Евгения раздражали эти разговоры. Но ещё больше настораживало упорное молчание Анны. Не проронив ни слова, она так смотрела ему в глаза, что было ясно, что она готова хоть сейчас собираться в дорогу, вот только Дима проснётся… Такие беседы за полночь кончались обычно тем, что есаул, буркнув: «Покойной ночи!» — уходил в спальню. Читая сводки, он знал — ситуация тревожная. В Малороссии, спровоцированная черносотенцами, прокатилась волна еврейских погромов. В столице — стачки с экономическими требованиями. В деревнях то тут, то там крестьянские бунты. Докатились они и до их спокойного в прошлом края. Участились поджоги помещичьих имений. В двухстах верстах от Приморска сожгли мельницу местного латифундиста. Завязалась кровавая драка. Несколько человек серьёзно пострадали. Ездил разбираться Жлуктов. Привёз несколько зачинщиков. Их ждал суд и каторга. Участились случаи неповиновения властям. Они, со слов Корфа, были организованными и имели всё чаще политическую окраску. Казаков всё чаще стали привлекать к исполнению чисто полицейских функций.
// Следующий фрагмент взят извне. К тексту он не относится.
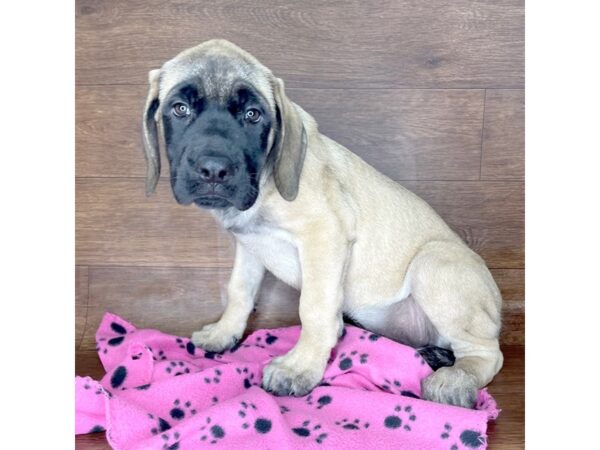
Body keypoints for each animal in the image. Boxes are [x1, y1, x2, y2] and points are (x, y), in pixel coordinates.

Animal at [143, 40, 504, 410]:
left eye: (253, 115)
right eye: (180, 109)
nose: (214, 170)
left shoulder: (324, 235)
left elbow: (314, 308)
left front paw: (299, 367)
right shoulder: (250, 247)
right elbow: (239, 291)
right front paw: (224, 333)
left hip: (433, 264)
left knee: (488, 353)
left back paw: (455, 379)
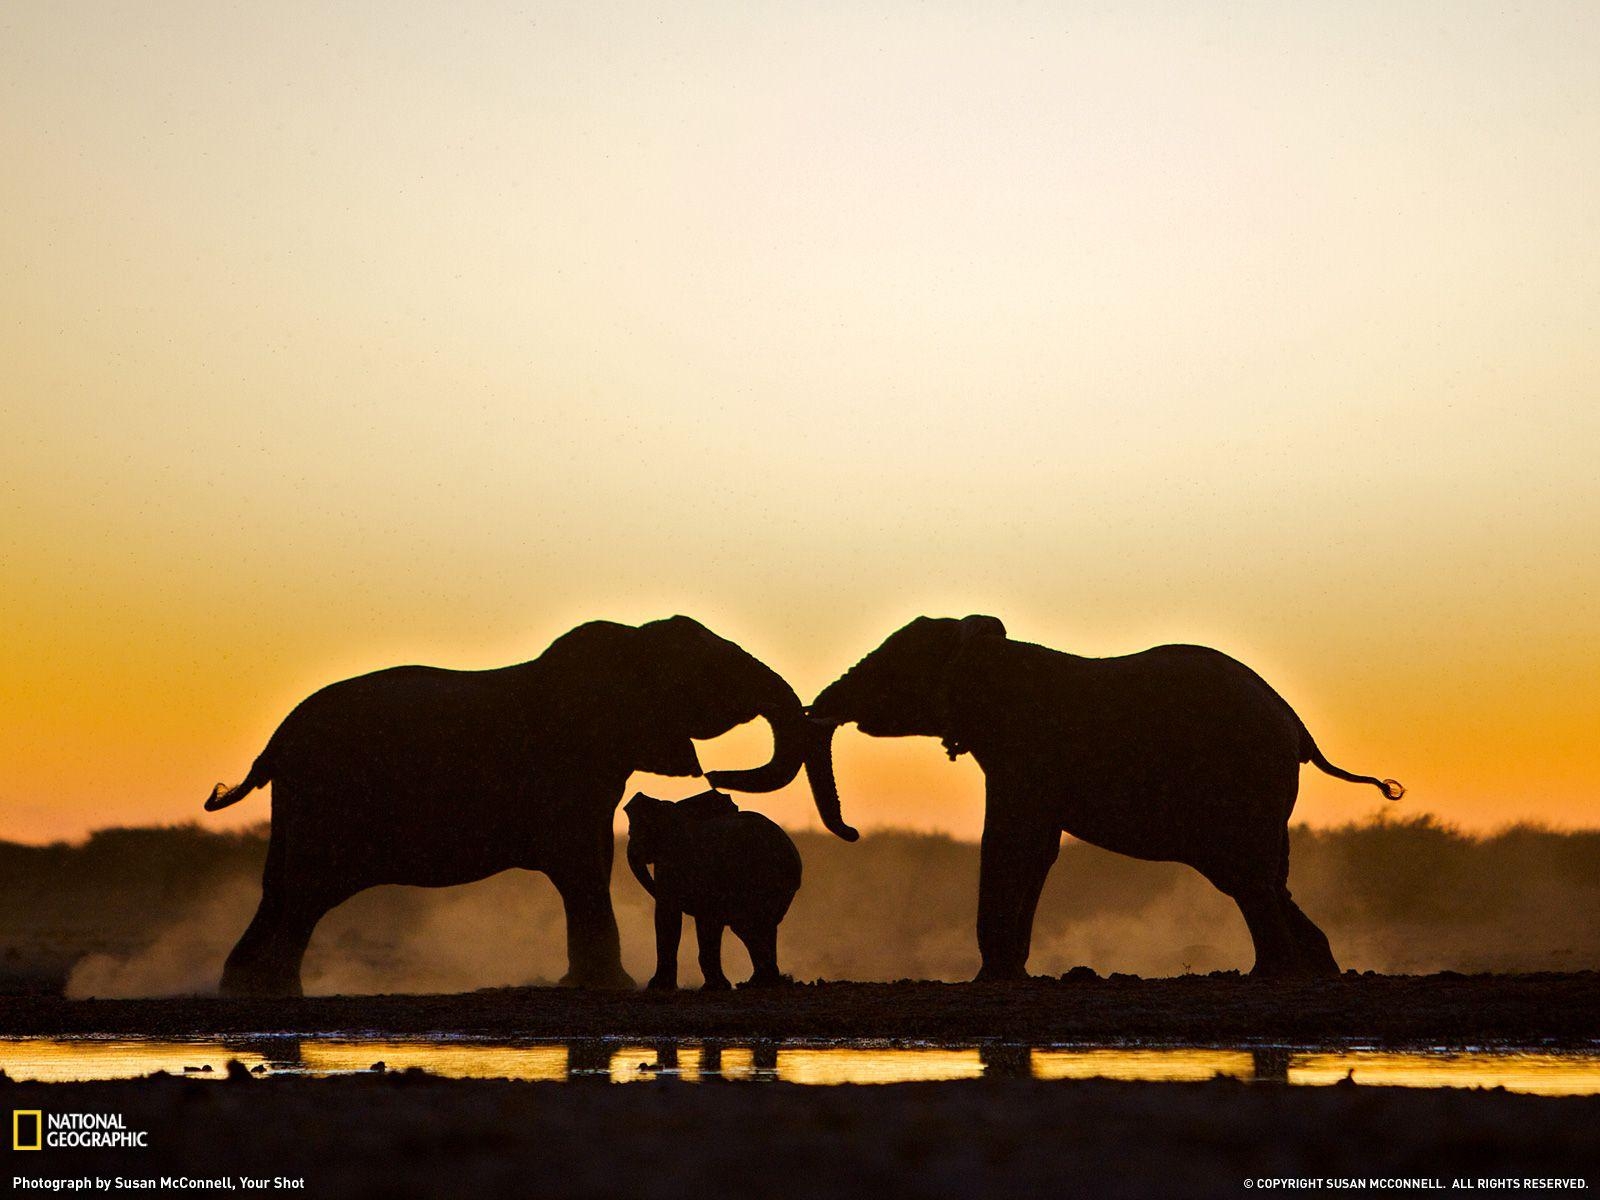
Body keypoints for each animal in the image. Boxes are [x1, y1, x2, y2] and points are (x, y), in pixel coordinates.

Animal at [620, 790, 800, 998]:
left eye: (632, 832)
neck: (675, 808)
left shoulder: (673, 860)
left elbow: (669, 913)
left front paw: (659, 987)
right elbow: (702, 919)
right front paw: (716, 987)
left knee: (746, 926)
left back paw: (762, 982)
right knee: (763, 926)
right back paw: (764, 982)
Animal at [800, 614, 1401, 979]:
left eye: (889, 666)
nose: (852, 831)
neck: (987, 652)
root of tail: (1296, 726)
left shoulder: (1025, 750)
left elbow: (1008, 840)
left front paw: (989, 978)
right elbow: (1039, 850)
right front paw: (1011, 974)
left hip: (1243, 782)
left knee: (1249, 878)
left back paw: (1270, 975)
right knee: (1266, 879)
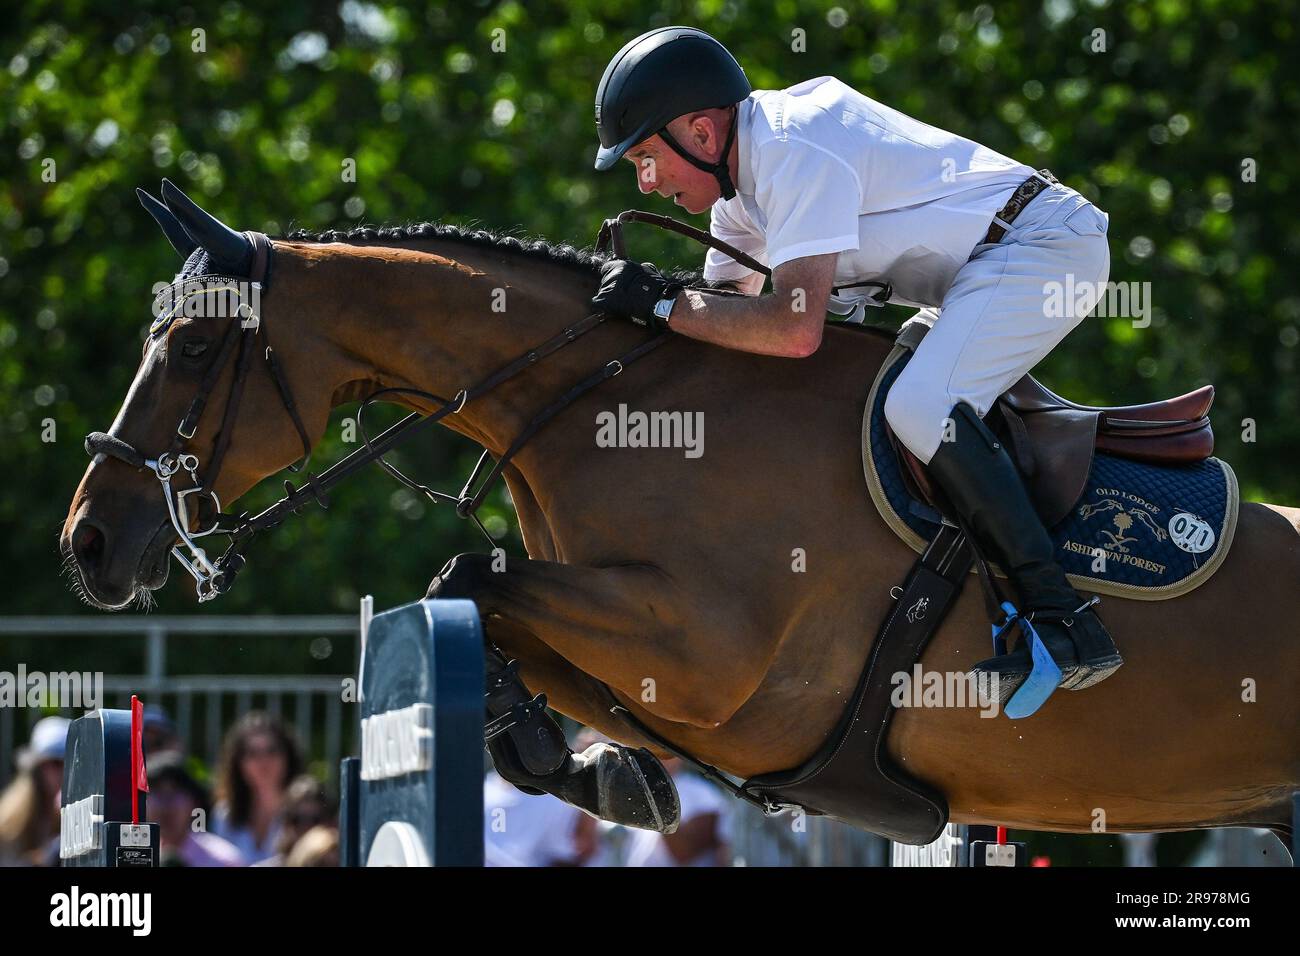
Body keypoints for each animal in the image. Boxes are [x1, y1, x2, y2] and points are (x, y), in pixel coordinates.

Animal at [61, 183, 1300, 848]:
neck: (607, 405)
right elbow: (499, 618)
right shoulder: (651, 662)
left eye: (194, 344)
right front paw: (600, 770)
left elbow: (468, 576)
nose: (90, 544)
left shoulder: (713, 656)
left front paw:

Казаки Зорича, участники закавказских экспедиций, из уважения к нему не выражали неудовольствия вслух, но Евгений Иванович знал их настроения. Всё чаще в голове мелькала мысль, что со дня работы у Корфа он уже не казак, а жандарм третьего управления. Мысль эта постоянно присутствовала и давила. Ненадолго улучшилось настроение, подумалось даже, что не всё так уж и плохо, после того как Загоскин привёл к нему за интервью молоденькую журналистку из местной газеты «Весть». После трёх дней «пыток» она оставила его в покое. Так ему показалось. И напрасно. Через несколько дней, когда проходил по коридору в свой кабинет, ему показалось, что все встретившиеся смотрят на него и здороваются как-то не так. Всё стало ясно, когда на столе он обнаружил газету, один лист которой целиком был о нём, с фотографиями из столичных газет того времени. Вот он на Кара-Булате, здоровенном жеребце, который в стычках бил копытами и кусал коней соперников. Вот он совсем ещё молодой, но уже при усах и Георгии. Вот в госпитале после ранения: он в кровати, а кружком — девицы из Смольного. Целиком перепечатанная из столичной газеты статья, как он в схватке зарубил четырёх нукеров хана в Ленкорани. А вот и о конце боевого пути. Заматеревший, со вторым уже Георгием и молодым Кисметом. Прочитал есаул всё, и грустно стало. Подумалось философски, совсем не по возрасту даже, что жизнь в самом деле коротка и всё будет так, как оно уже было и ещё, дай бог, будет. Засунул было газету в стол, но передумал. Сложил несколько раз и положил в карман кителя — Анне, пусть почитает.
— Ну садись, садись, проказник! Знаю, чего ты хочешь.
Александр, положив ногу на ногу, держа Димку за руки, посадил его на ступню и стал подкидывать визжащего, захлёбывающегося от восторга малыша вверх.
— Да, сынок, скоро у меня не хватит здоровья играть в такие игры! — ссадив не с первой попытки с помощью брата, не желавшего уступать малыша, «с небес на землю», проговорил, отдуваясь, вытирая вспотевшее лицо надушенным платком из жилетного кармана.
Предоставленный себе Димка, сосредоточив внимание на стоявшем в углу туго набитом кожаном саквояже, быстро-быстро подполз к нему, встал, ухватившись за ручку, и сделал попытку утащить его в сторону. Братья, переглянувшись, дружно рассмеялись.